Kathleen wished she had the bravery to look up at his face and see just what his expression was, but she could not bring herself to. This would be the last time she saw him, after all, and it would pain her to the extreme to see his revulsion.

“Yes, so I suppose you will wish to end our friendship or acquaintance or whatever this is,” she said in a rush, “and I do not blame you. Goodbye, Lord—”

“Kathleen, wait.”

She had only moved a few inches away and yet it was not only his words pinning her to the spot.

Leopold had reached out and taken her wrist.

Kathleen swallowed, trying not to think of the searing heat flowing from his hands to her wrist. What did he think he was doing?

“You wish to protect me,” Leopold said slowly, his brows furrowed as he closely examined her. “Protect my reputation.”

Her shoulders sagged. “Yes. Leopold, you—Lord Leopold, I do apologize. You have already received pain at the whim of the gossips. The last thing you want is me—”

“Let me be the judge of whether I want you or not,” he said fiercely. His eyes widened as air caught in her lungs and he added, “I mean, it is only fair for me to hear the whole story before I pass judgment, do you not think?”

It was more than almost anyone else, including their father, had offered.

Yet Kathleen hesitated. “I don’t know it all. Besides, it… It is not truly my story to tell.”

Leopold released her wrist and she fought the instinct to bring it to her mouth and kiss it. “I can respect that. Your loyalty to your sister, it is utmost.”

“I cannot pretend I have no frustration with her at times,” Kathleen said with a rueful smile.

“After our father disowned her, I made the decision to come to London with her. Our lodgings are inadequate; we are here without a chaperone, as our father thinks his fallen daughter and her steadfast supporter no longer worthy of one; and our pittance from him is just as inadequate as our lodgings, but…but I could not abandon her. Not when I believe her guilt is not so heinous as our father may think.”

It was challenging, to be so circumspect—but how could she be anything else, when speaking of a story that was not her own, and a past that she did not truly understand?

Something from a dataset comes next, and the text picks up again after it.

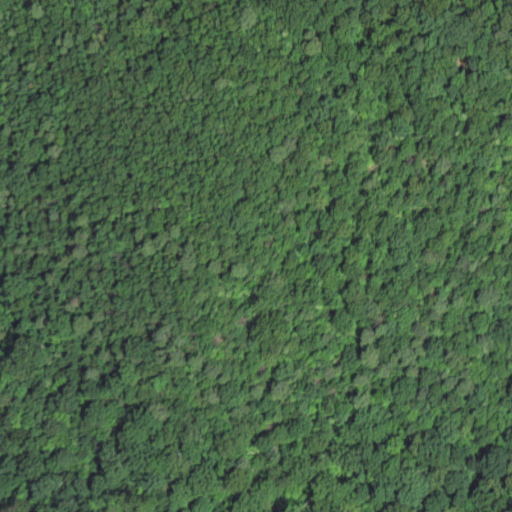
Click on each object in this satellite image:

A few people passed them on the pavement, but Leopold made no move to continue on. “I admire you greatly, you know.”

Kathleen’s cheeks burned. “You do not have to say—”

“I would not say it if I did not mean it,” he countered with a smile before she could even get her words out.

“You have sacrificed much for a sibling. That is honorable. Your loyalty prevents you from defending her entirely, which frustrates you, yet still, you hold do it. That is even more impressive.”

Do not allow yourself to be flattered , Kathleen told herself carefully. He is the son of a lord. He is treating you as no more than another nobleman who treats a person well might.

That is all.

“Well, sadly, my honor does not repair that lost by my sister,” she said aloud with a remorseful smile.

“I suppose not,” Leopold said quietly. He stepped toward her, lowering his voice. “But that is better than just abandoning her. People like your sister, people like that, they deserve a sporting chance to make a new life for themselves.”

And all of a sudden, the warmth disappeared from the day. Kathleen looked up at him, this handsome, charming, utterly kind man, and did not understand how he could say such a thing.

“‘People…’ ‘People like that’?” she repeated quietly.

There was a flash of uncertainty, of discomfort, of sudden realization in his stormy eyes. “I—I did not mean… I apologize.”

Kathleen said nothing, the twisting pain in her gut overwhelming her ability to speak.

“I… My father considers scandal as the most dreadful, the most despicable—my father is quite unlike my uncles, of course, who see scandal as a mere distraction or momentary hindrance… I did not mean to speak so disparagingly,” Leopold continued, his face one of genuine contrition. “I am sorry.”

It was all she could do not to stare. The disparaging way he had spoken, that was to be expected of a nobleman…but the apology?

“I… Thank you. I did not expect you to apologize,” Kathleen admitted.

Leopold’s laugh was dry. “I was raised to apologize. Now, let me escort you to your inadequate lodgings , and you can tell me all about the part of the country where you grew up. No butts there, I take it?”